4. Reduce the likely anemia using Epogen alone, or a combination of Epogen and blood transfusion. The goal is a PCV of 30% or more.

Procedure:

1. Cost is about $3500 to $4000 for the usual 2 weeks or so stay at UCD.

2. Post-Op complications include:

a) Seizures- probably secondary to severe post-op hypertension (high blood pressure). This may be due to lack of time for the body to accommodate to a new, functioning kidney.
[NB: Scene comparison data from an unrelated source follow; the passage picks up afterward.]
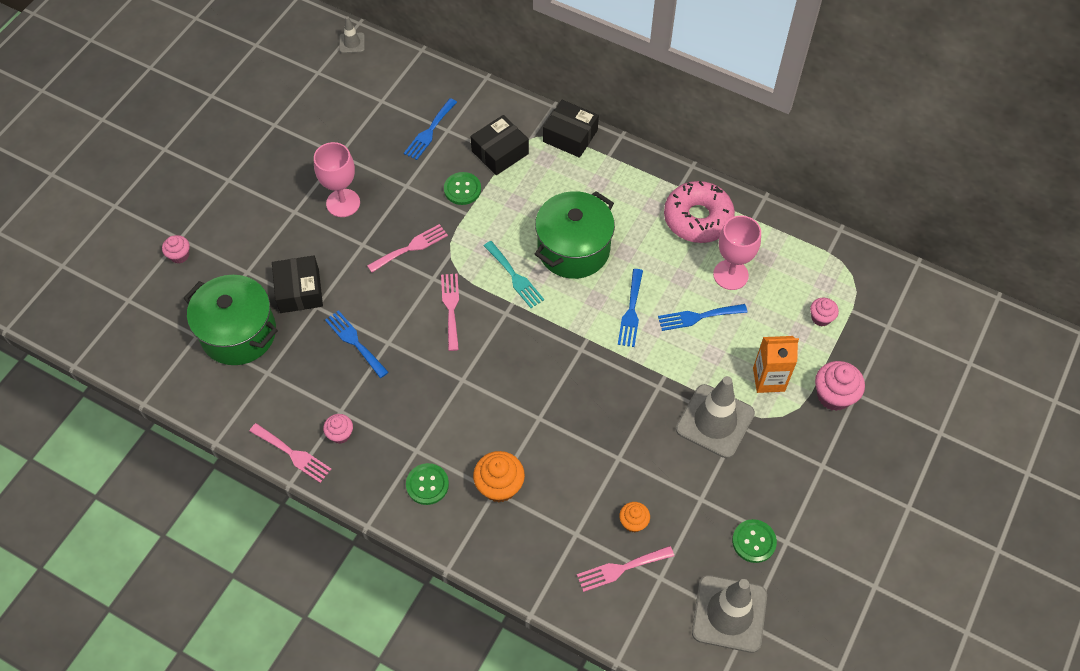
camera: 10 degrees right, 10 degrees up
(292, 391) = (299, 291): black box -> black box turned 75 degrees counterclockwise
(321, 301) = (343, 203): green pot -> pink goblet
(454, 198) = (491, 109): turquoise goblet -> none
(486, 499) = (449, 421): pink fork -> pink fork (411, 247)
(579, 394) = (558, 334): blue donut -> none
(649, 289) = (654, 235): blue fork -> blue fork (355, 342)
About 20% of the cases will have these seizures, of which half (or 10% of the cases) DIE. UCD is trying hydralyzine post-op to reduce hypertension.

b) Left leg paresis (weakness)- due to reduced blood flow to the left leg after the external iliac artery is used to supply blood to the new donated kidney. This is temporary in the vast majority of cases, as the leg develops collateral circulation very quickly, however in one case the leg had to be amputated.

Post Operative Care:

1. Need to check for rejection on a regular basis, meaning weekly visits to the veterinarian for the first month or two, then monthly visits for the next 2-3 months, then perhaps every 3 months for the first year. The subsequent years will probably require quarterly visits.

2. Each visit will require at least a CBC, urinalysis, creatinine level, and cyclosporin level. The cyclosporin level will require that it be taken in the morning prior to the morning dose of cyclosporin. The blood for cyclosporin testing must be sent to UCD by overnight express, such as Fed Ex.

3. Cyclosporin must be given twice a day for the rest of the recipient’s life. The cost is about $1000 -$1500 per year. Testing as described above costs about $1000 – $2000 the first year, and about $500-$750 per year thereafter.

Survival Times:

A recent retrospective study of 66 cases showed that 47 patients left the hospital alive. Since discharge, 28 of them have died, with an average lifespan of 1 1/2 to 2 years. Eighteen were still alive at the end of the study, with most being over 2 years survival time. One case has lived about 7 years!